Taking each line of the records in turn, count those containing "nose" and report only the number.

BEGIN EXERCISE DATA

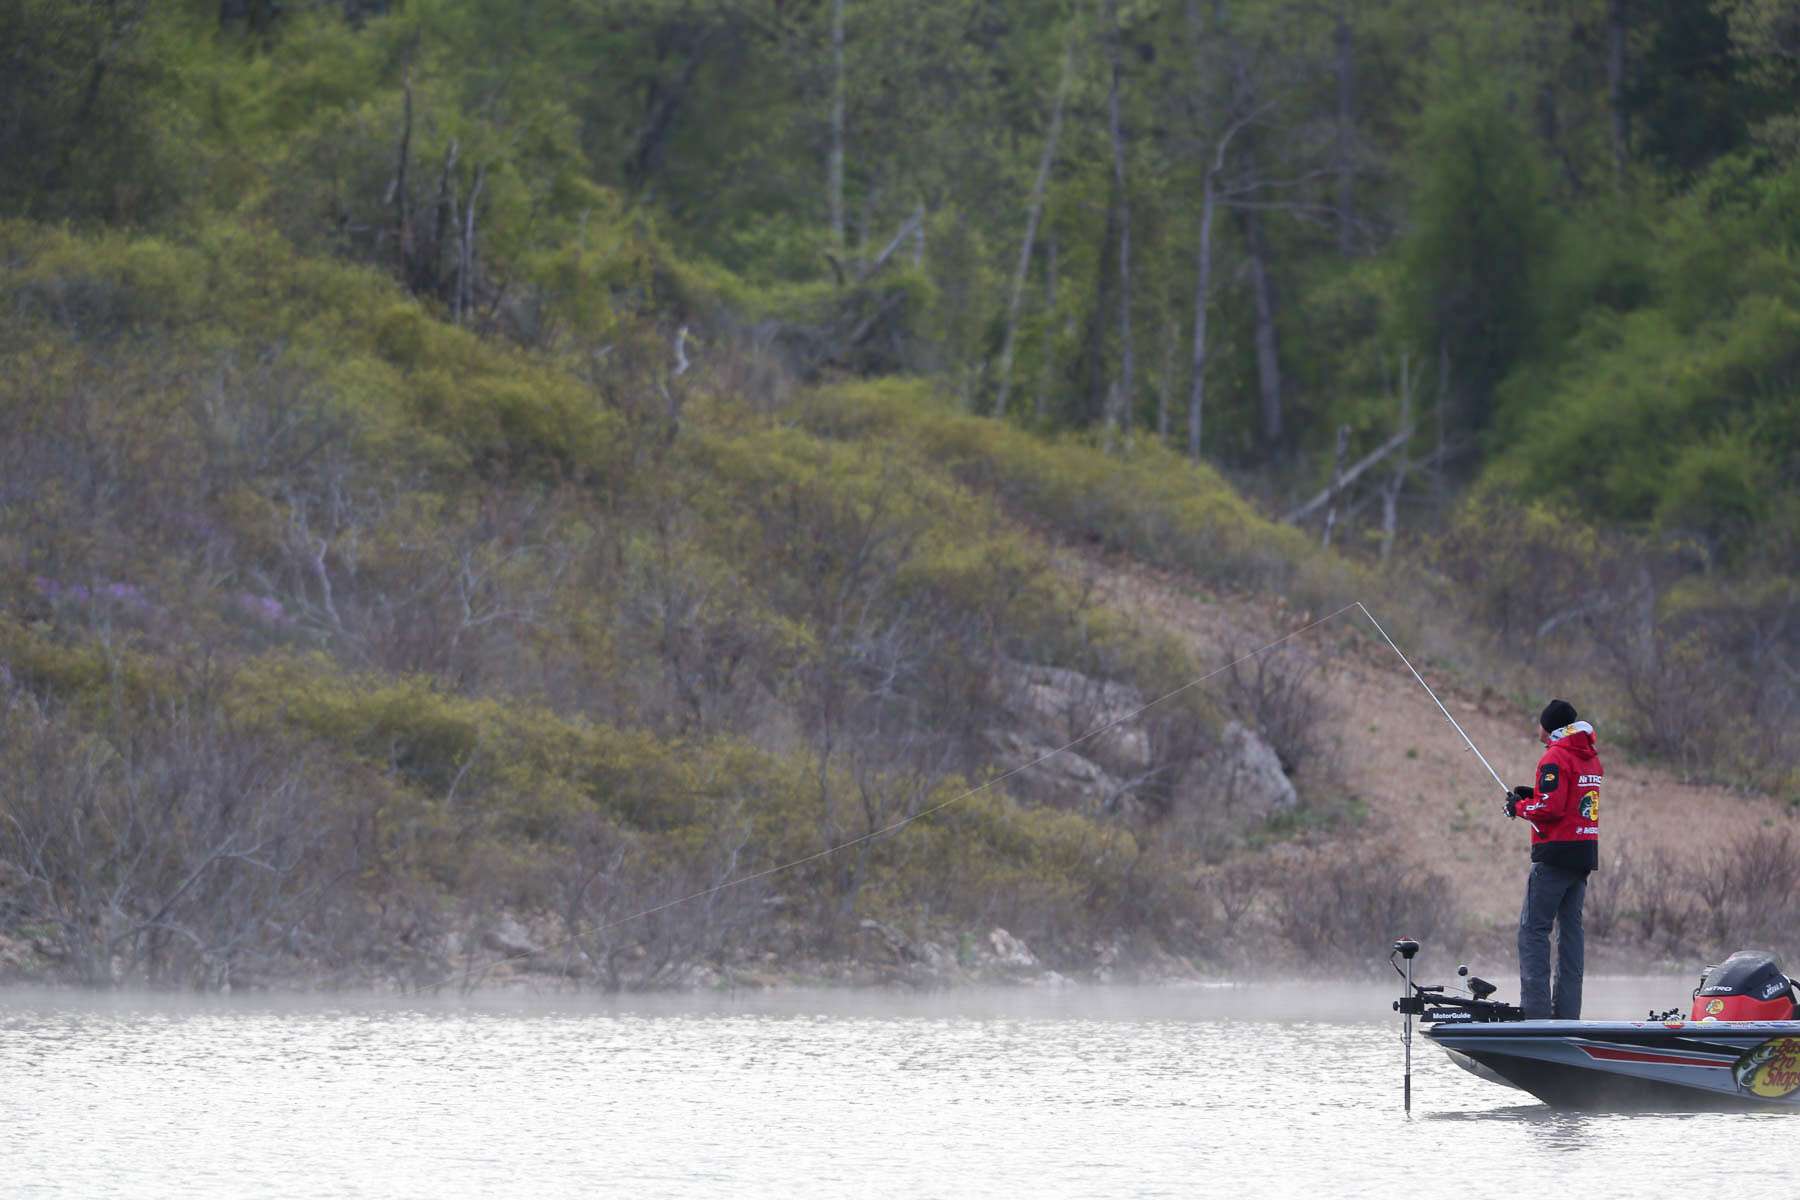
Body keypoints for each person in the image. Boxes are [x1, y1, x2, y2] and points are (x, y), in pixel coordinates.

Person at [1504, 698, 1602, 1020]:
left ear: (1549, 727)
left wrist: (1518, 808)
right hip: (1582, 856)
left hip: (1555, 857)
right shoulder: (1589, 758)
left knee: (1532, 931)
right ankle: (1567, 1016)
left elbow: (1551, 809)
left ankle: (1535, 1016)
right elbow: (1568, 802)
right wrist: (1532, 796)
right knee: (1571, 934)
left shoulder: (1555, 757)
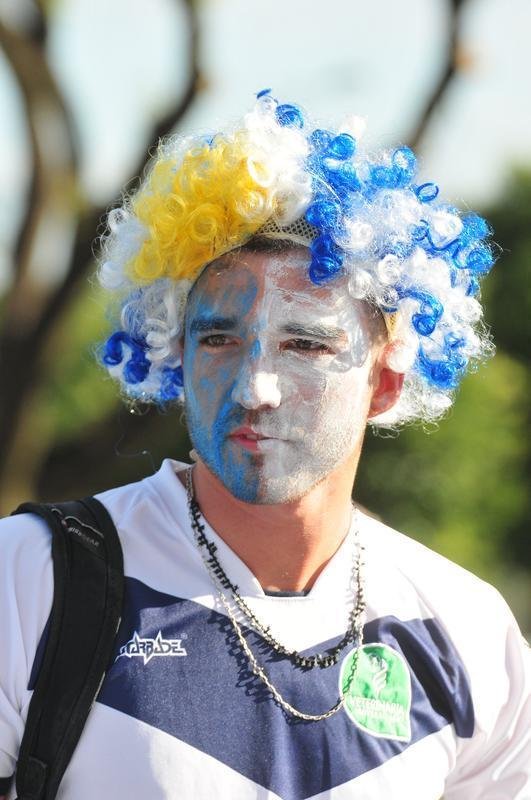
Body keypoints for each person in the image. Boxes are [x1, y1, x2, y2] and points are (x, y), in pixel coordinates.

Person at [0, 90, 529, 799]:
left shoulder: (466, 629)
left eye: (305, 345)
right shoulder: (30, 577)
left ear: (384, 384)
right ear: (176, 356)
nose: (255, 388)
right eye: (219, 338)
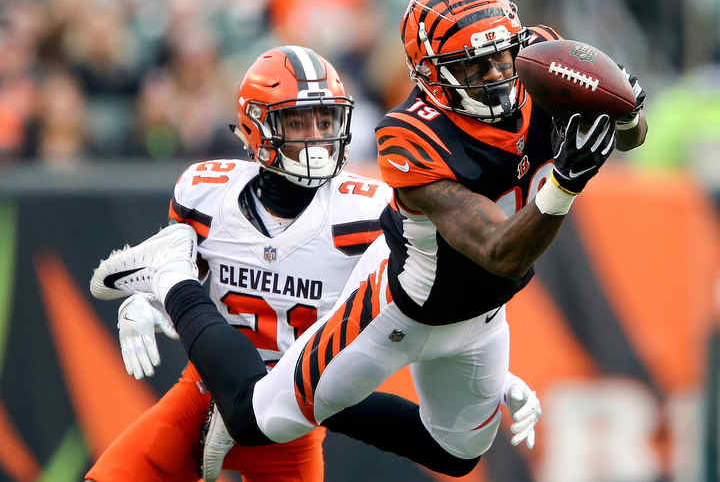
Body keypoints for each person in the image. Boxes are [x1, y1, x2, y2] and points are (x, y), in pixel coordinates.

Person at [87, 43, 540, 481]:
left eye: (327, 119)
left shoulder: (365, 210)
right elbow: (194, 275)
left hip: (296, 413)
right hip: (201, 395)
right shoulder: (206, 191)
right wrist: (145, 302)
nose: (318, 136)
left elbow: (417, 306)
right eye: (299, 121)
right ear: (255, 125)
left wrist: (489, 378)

END EXERCISE DATA
BEGIN EXERCISE DATA

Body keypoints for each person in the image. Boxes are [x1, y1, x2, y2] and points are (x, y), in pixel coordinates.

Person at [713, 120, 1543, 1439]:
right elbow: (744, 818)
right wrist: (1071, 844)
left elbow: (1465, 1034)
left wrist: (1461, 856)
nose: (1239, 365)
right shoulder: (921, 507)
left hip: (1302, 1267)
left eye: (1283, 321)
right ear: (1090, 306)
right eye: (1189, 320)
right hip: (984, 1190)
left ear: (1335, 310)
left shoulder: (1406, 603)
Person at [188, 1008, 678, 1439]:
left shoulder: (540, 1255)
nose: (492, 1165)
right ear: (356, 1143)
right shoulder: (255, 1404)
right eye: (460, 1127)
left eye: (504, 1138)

END EXERCISE DATA
BEGIN EXERCISE DATA

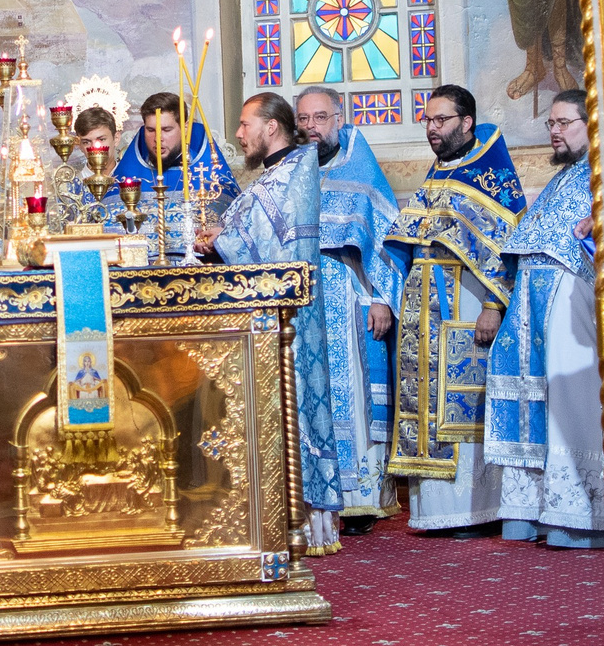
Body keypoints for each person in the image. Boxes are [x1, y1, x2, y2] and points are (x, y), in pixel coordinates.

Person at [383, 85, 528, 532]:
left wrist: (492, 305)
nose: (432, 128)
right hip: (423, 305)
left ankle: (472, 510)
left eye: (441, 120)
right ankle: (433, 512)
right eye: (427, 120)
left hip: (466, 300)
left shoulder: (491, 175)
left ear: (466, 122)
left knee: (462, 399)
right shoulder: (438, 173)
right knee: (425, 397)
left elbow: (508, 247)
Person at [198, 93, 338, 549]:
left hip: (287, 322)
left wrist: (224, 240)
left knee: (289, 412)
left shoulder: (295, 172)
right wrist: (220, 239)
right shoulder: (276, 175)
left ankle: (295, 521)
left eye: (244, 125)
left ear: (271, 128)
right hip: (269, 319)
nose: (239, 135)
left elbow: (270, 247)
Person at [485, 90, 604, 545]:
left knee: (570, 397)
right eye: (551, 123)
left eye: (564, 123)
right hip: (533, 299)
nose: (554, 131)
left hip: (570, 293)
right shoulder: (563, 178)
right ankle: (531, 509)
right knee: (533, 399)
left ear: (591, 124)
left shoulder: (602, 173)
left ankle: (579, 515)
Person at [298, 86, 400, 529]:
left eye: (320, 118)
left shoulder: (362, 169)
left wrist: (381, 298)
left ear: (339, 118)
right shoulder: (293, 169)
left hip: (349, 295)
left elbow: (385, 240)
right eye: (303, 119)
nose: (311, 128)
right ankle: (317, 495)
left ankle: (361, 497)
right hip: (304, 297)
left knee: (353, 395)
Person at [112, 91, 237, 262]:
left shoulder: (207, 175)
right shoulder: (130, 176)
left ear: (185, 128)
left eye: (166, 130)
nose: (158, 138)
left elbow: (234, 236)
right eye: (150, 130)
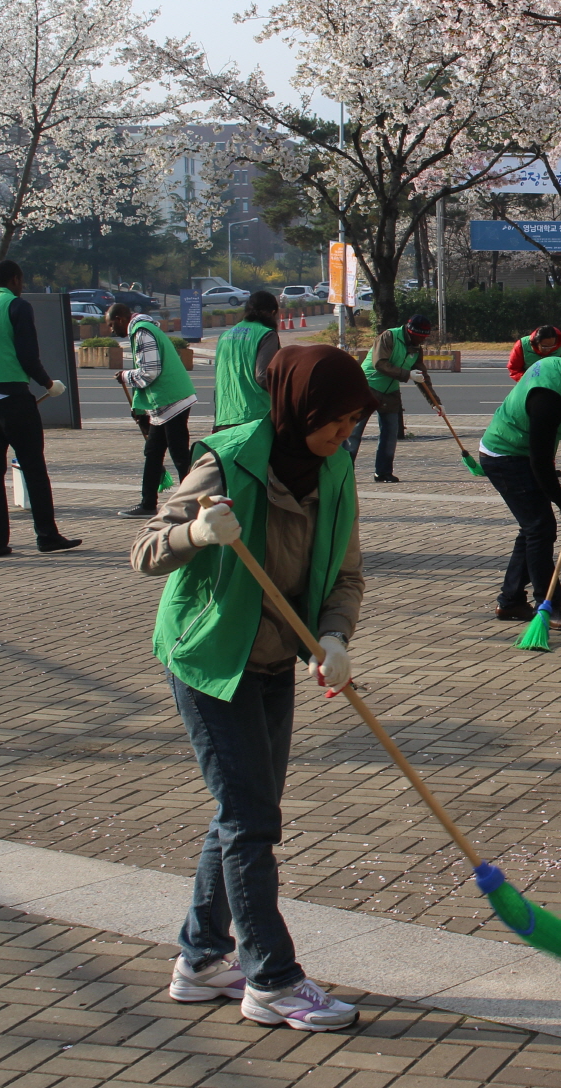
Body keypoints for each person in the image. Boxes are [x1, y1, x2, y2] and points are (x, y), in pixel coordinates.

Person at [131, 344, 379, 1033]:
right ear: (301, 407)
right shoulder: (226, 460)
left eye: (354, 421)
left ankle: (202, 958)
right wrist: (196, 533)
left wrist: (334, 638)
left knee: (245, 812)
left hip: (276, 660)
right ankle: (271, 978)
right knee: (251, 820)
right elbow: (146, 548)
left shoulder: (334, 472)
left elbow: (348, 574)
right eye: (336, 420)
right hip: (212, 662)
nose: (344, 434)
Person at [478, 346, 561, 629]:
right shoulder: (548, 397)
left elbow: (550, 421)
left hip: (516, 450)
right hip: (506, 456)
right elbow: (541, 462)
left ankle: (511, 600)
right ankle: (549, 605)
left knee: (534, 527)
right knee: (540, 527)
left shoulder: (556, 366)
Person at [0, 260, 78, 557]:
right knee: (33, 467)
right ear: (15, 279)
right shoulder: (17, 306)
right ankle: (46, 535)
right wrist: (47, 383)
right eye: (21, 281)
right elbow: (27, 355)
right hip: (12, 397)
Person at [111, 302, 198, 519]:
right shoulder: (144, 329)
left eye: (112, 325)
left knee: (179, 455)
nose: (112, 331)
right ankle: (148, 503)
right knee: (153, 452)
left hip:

END EXERCISE DATA

RESPONSE
11